I am very much a fan of the kind of pasta dishes that don’t start with a sweated onion and a can of tomatoes. Blah, blah is all the unenthusiastic verbosity I can muster when faced with the inevitable store cupboard standbys. However, give me a handful of greens of some – any - description, some anchovies and garlic – and now we’re talking. The bitter, savoury, salty, grown-up flavours appeal to me much more than an over-reduced tomato base, and with a kick of chilli and a squeeze of lemon, it’s enough to roll you over and have you begging for more. Well, maybe, depending on how low your standards are.
I started with a bag of past-its-best purple sprouting (having bought two bags at the market in a spirit of hollandaise-based enthusiasm and conveniently forgetting MCD loathes the stuff) and thought about how I successfully used the woody asparagus ends last week.
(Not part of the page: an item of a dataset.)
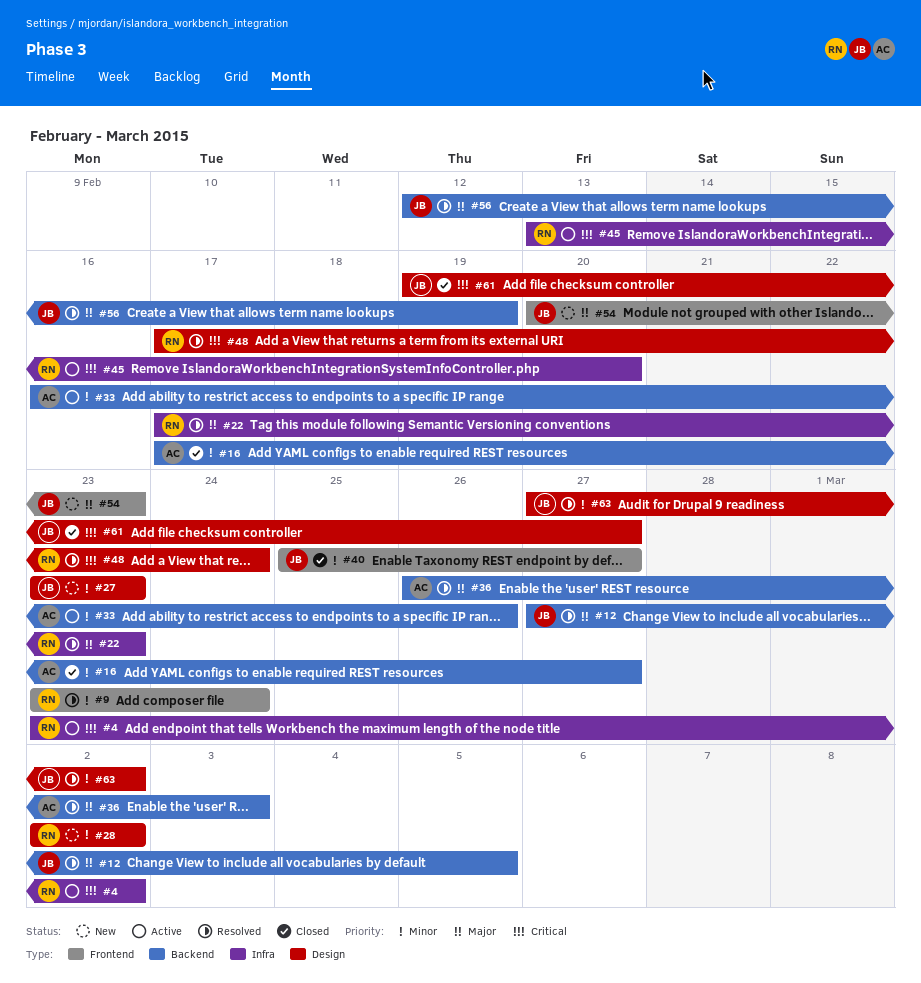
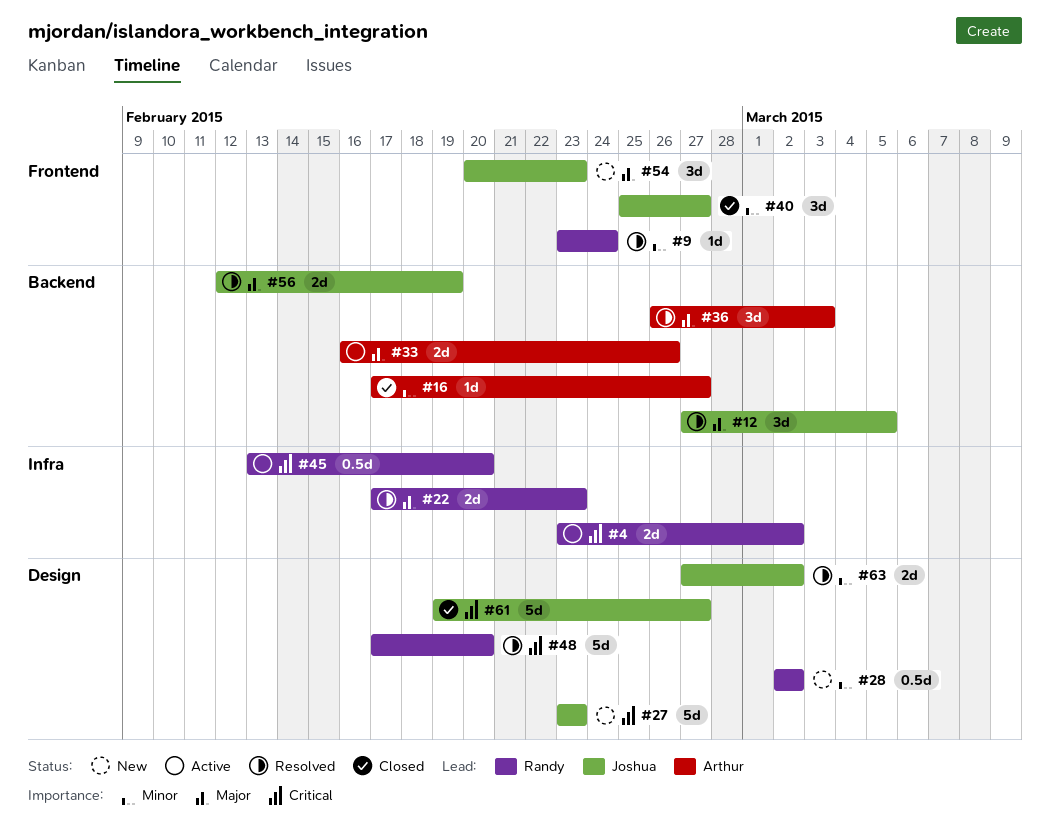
#27, priority: Minor -> Critical
#33, priority: Minor -> Major
#48, due: Feb 24 -> Feb 20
I took off the tiny stalky florets and set them to one side and then roughly chopped the longer woody stalks. I put them in the food processor with a large clove of garlic, a sprinkling of crushed dried chilli, a good squeeze of lemon, a couple of anchovies and some oregano for good measure and blitzed the lot.
I then slowly fried the mixture in some olive oil in a pan with a little water to help steam it; a little white wine would be good here too. Be warned: it does go a deep, perhaps unattractive, khaki colour but no-one promised you a rose garden. Meanwhile get your pasta of choice on to boil and about three minutes from the end of cooking time, throw in the reserved florets, then drain when all is tender.
Toss the pasta and florets into the sauce, then add a fierce amount of Parmesan and maybe more lemon and chilli if you really need a kick up the backside.